Still holding onto her bags, she nodded and headed towards the fridge, “Sure thanks!” Cracking open a can of Sprite she finally set down the duffel bag and leaned against the counter. There were a million things she wanted to ask about her, about their dad, about her mom even. But instead, she just watched as Nat continued to take sips from her glass.
She found herself mentally shooshing Finn in her head as he wondered if her drinking was a regular thing.
--
“Spencer. Charmed, I’m sure.” Nat took another long drink from the glass and wondered for a moment how she could have gone through the whole thing so quickly. “He mentioned you, more like. Thought it was appropriate I know I had a sister, figured he could throw you out in passing and not feel the scorn. Naturally it wasn’t super effective.” She settled down at the kitchen table in her usual chair, looking at the bottle and wondering if it would set a bad example for her to pour another glass.
She saw Spencer—her sister—standing by the counter, with the air of someone who didn’t know exactly what they were supposed to do next. She wondered for a split second if it was the environment that was making her uncomfortable, the fact that here she was in a shitty excuse for a home drinking poor-girl’s liquor just to get through an impromptu family reunion. “What were you planning to do once you found the man who spawned us? Don’t tell me you were expecting him to look after you, he’s hardly the paternal type.”
--
“Oh... I just yeah....” Spencer looked disheartened for a second but let it slide, the smile back on her face in no time, “I didn’t really know where else to you i didn’t really want to go into foster care, horror stories, yknow?” There was a shrug and she tried to play it off lightly, but the stories were pretty bad and she didn’t have any trouble believing them.

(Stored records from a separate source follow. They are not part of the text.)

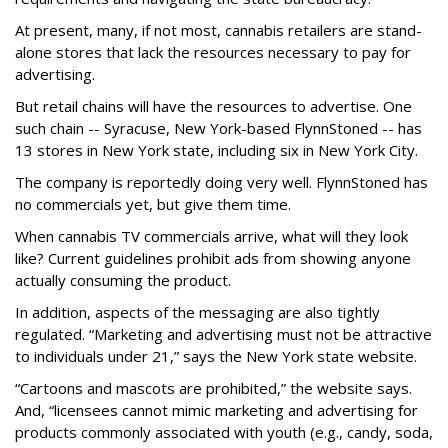
At present, many, if not most, cannabis retailers are stand-
alone stores that lack the resources necessary to pay for
advertising.
But retail chains will have the resources to advertise. One
such chain -- Syracuse, New York-based FlynnStoned -- has
13 stores in New York state, including six in New York City.
The company is reportedly doing very well. FlynnStoned has
no commercials yet, but give them time.
When cannabis TV commercials arrive, what will they look
like? Current guidelines prohibit ads from showing anyone
actually consuming the product.
In addition, aspects of the messaging are also tightly
regulated. “Marketing and advertising must not be attractive
to individuals under 21,” says the New York state website.
“Cartoons and mascots are prohibited,” the website says.
And, “licensees cannot mimic marketing and advertising for
products commonly associated with youth (e.g., candy, soda,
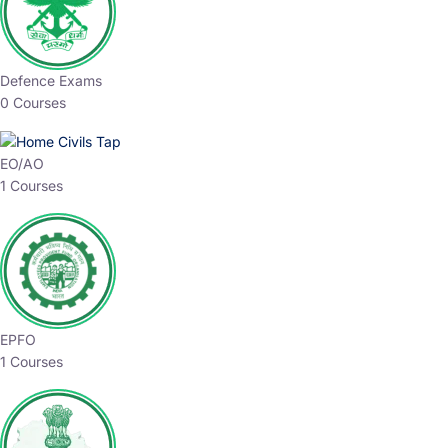
Defence Exams
0 Courses
EO/AO
1 Courses
EPFO
1 Courses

She shrugged again at the second question, she hadn’t really thought that far. If she were honest with herself, she kind of thought that maybe her mother had been right all along and he didn’t want her. But she didn’t dwell on that too much, “I dunno, I mean I don’t think my mom ever raised me in the traditional sense either. And I’m pretty much done growing up, right? I just needed a place to be since yknow, I’m not eighteen yet.”
--
“I hear you.” She took another drink, swilling the last of the rum around in the bottom of the glass. Always gone. “If you’re looking for a place to stay, I can offer you a couch. Not much more than a couch. But you can consider it yours. Might even be able to swing a blanket and a pillow, if you’re lucky.” Jack piped up to say that Nat was hardly about to be a better parent than either of the biological had been; she shushed him. “I bartend, so I keep weird hours. And I have vices that can’t be deterred. If you’re okay with those terms you can crash here as long as you need but I won’t be covering if anyone comes to find you—your mum, our dad, anyone. Fair?”
--
Spencer nodded eagerly, beggars couldn’t be choosers after all, and frankly she’d lived years in worse conditions. “Yeah cool! A couch is perfect, I promise I’ll stay out of your hair. And I really doubt anyone’s coming for me so i think we’re safe on that one.” A huge weight lifted off her chest and she smiled easily, her sister seemed pretty cool. Maybe they’d even get along, she found herself thinking to Finn.